De novo em 2009, a detenção de Polanski foi cuidadosamente planeada pela comarca judicial de Los Angeles, que na semana passada reenviou às autoridades suíças um mandado de detenção depois de ter sabido que o realizador estaria no festival. "Sempre que sabemos que o sr. Polanski planeia estar num país que tem acordo de extradição com os EUA, enviamos o mandado de detenção através dos canais diplomáticos", disse Sandi Gibbons, porta-voz do Gabinete do Ministério Público (MP) de Los Angeles, ao New York Times.

O jogo do gato e do rato nunca parou, mantêm as autoridades judiciais americanas. Não é verdade, dizem os advogados americanos de Polanski, Chad Hummel e Douglas Dalton, tendo como base garantias de delegados do MP de Los Angeles.

A ministra suíça da Justiça, Eveline Wildmer-Schlumpf, disse que "não havia outra solução" a não ser deter Polanski, algo que não aconteceu antes porque as suas idas e vindas não eram conhecidas de antemão. A explicação não convence as diplomacias francesa e polaca: "Não acusamos a justiça internacional, mas sim a forma como ela foi utilizada", explicou Kouchner à rádio France Inter. "Tudo isto é muito feio", classifica Kouchner. "Um homem de tal talento, reconhecido no mundo inteiro, reconhecido sobretudo no país que o prende", suspira o ministro.

Tanto as declarações contraditórias no campo judicial quanto o apoio fervoroso da Europa em torno de um dos seus realizadores de culto são mais um adágio - no mesmo tom - de uma sinfonia ácida de 32 anos. Na Europa, Polanski é reverenciado e visto como uma espécie de vítima de uma justiça americana fanática; nos EUA, é o viúvo de Sharon Tate, cujo brutal assassinato às mãos da seita de Charles Manson, grávida de oito meses, nunca descolou da imagem do cineasta e que, oito anos depois desta tragédia, violou uma menina de 13 anos.

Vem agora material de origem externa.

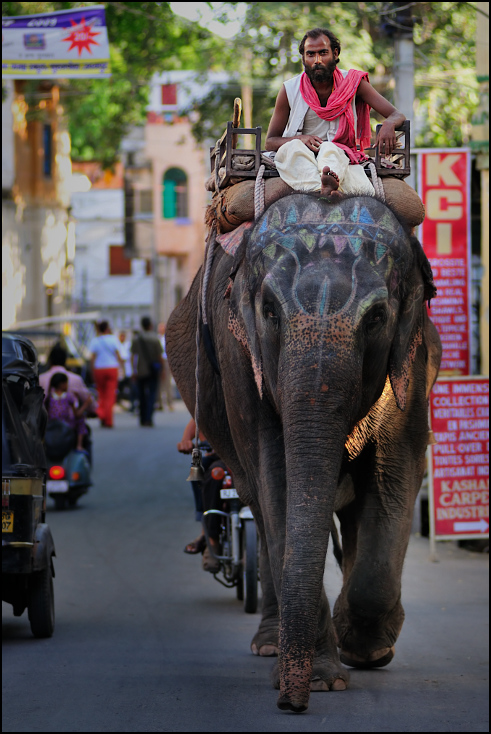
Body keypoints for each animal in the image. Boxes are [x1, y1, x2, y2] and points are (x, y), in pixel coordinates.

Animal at [167, 194, 444, 712]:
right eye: (270, 311)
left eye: (376, 317)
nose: (290, 704)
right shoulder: (242, 362)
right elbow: (276, 481)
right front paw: (320, 679)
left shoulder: (411, 367)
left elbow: (396, 471)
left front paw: (365, 650)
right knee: (258, 506)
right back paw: (271, 645)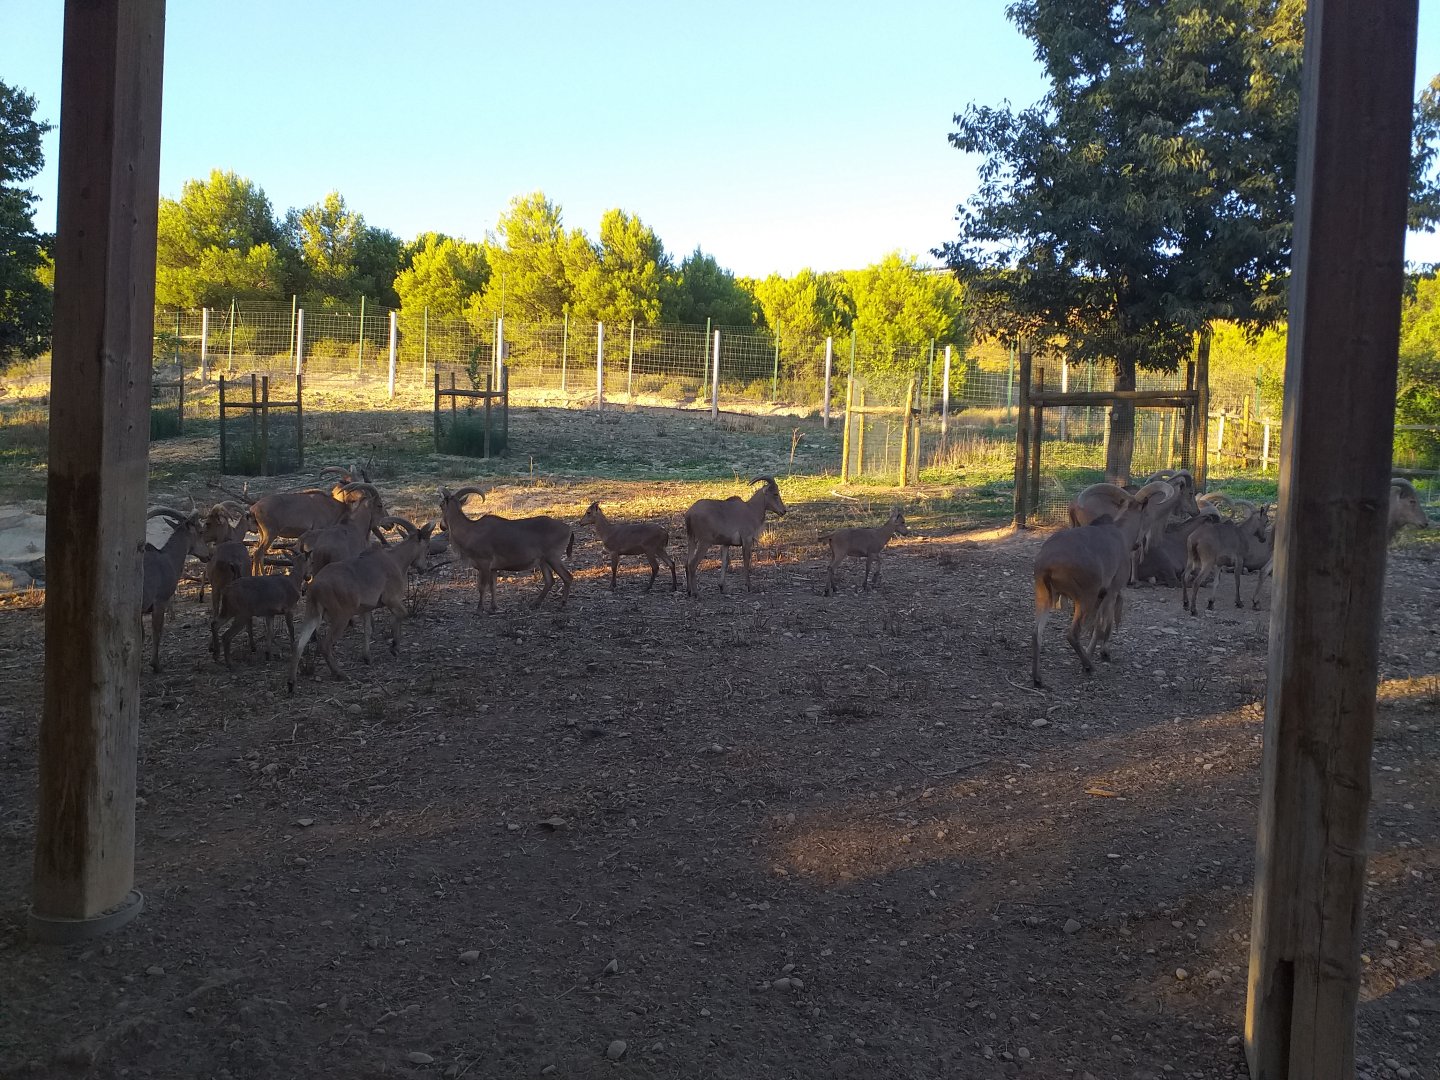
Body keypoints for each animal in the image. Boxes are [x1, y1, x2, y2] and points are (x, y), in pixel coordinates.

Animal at [141, 507, 209, 673]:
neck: (168, 558)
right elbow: (157, 631)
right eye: (201, 531)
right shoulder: (160, 601)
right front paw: (155, 664)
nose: (209, 555)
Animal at [287, 517, 434, 691]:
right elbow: (401, 614)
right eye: (427, 546)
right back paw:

Polanski: Wanted and Desired, um documentário produzido pela HBO em 2008, apenas tornaria essa divisão mais visível e, ao mesmo tempo, daria força a uma tese que até aí tinha ficado na penumbra: Geimer perdoou Polanski, não o considera uma ameaça pública e junta-se ao coro de críticos da forma como o Tribunal de Los Angeles geriu (mal) o processo.

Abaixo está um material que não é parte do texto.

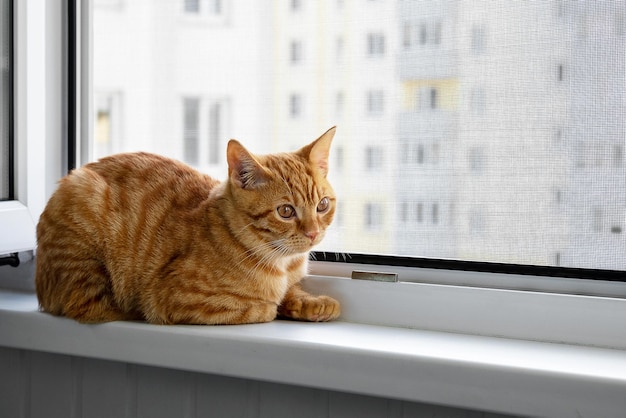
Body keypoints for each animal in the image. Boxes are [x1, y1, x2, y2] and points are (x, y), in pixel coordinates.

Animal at [35, 125, 336, 324]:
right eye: (285, 211)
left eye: (322, 205)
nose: (313, 233)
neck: (282, 263)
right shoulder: (172, 299)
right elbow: (263, 307)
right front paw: (275, 305)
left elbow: (292, 292)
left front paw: (313, 303)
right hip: (84, 220)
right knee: (89, 306)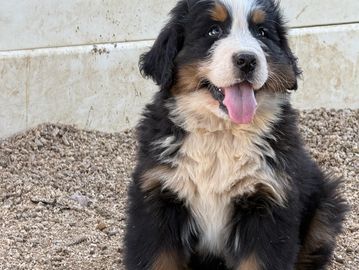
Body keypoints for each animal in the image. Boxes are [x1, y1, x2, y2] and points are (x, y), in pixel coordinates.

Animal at [125, 1, 348, 268]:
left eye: (261, 33)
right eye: (213, 31)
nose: (247, 60)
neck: (222, 134)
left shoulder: (268, 205)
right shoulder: (157, 198)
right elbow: (158, 258)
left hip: (325, 208)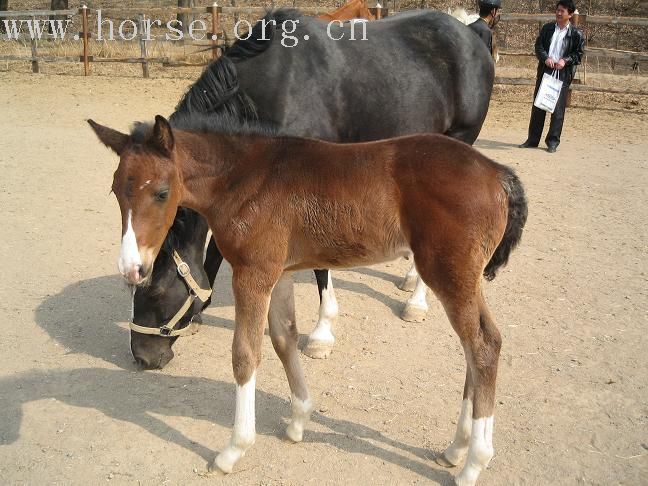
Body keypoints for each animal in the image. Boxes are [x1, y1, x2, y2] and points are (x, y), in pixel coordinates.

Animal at [90, 115, 528, 486]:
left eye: (162, 193)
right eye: (115, 190)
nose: (131, 267)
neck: (244, 178)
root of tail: (498, 174)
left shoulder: (253, 274)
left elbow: (245, 354)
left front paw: (233, 450)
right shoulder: (279, 272)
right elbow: (284, 339)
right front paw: (298, 420)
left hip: (450, 275)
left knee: (483, 346)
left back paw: (474, 463)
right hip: (463, 279)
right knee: (478, 346)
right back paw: (456, 449)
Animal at [129, 9, 494, 368]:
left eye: (154, 291)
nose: (143, 357)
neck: (269, 91)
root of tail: (468, 33)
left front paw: (321, 335)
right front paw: (199, 312)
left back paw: (416, 302)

A figura em xeque é o juiz Laurence J. Rittenband, propenso a casos envolvendo celebridades e sensível ao que chamava a "pressão do público", e que o próprio delegado do Ministério Público da época, Roger Gunson, considera ter agido de forma duvidosa. Mais, o documentário revela que, em 1997, o juiz de Los Angeles Paul Fidler tinha informado Polanski de que ele poderia voltar ao país sem ser preso, mas que a sua audiência em tribunal teria de ser transmitida pela televisão. Polanski recusou.

Depois disto, os advogados de Polanski tentaram pedir a anulação das acusações que pendem sobre o realizador. Mas quiseram que esse pedido fosse julgado fora daquela comarca por acreditarem que o Ministério Público de Los Angeles é tendencioso e que quereria fazer do caso Polanski um exemplo. O pedido foi indeferido em Fevereiro deste ano, tendo o juiz sublinhado que Polanski continua a ser um fugitivo - mas tendo também admitido que houve uma "substancial má conduta" no processo judicial original. A defesa recorreu.

Hoje, Geimer acusa o Ministério Público de Los Angeles de recuperar os detalhes mais "chocantes" da história para afastar essa outra história: a da perversão do próprio sistema judicial de Los Angeles. "Por mais que sejam verdadeiros, a publicação continuada desses detalhes prejudica-me", diz Geimer.

Em suma, o caso divide opiniões e vestir uma camisola de apoio a este movimento é um acto que pede apurada reflexão. Winona Ryder, de facto, roubou numa loja. As acusações contra Michael Jackson nunca foram provadas. Roman Polanski admitiu o seu crime e a sua vítima diz já tê-lo perdoado. Mais do que um jogo da apanhada judicial ou de marketing pop, a detenção do realizador confronta-nos com a questão: até onde estamos dispostos a levar o perdão, mesmo quando envolve um cineasta cujo trabalho fala mesmo por si, com a crueza, o humor e a exploração dos seus fantasmas patente em (quase) todas as suas obras?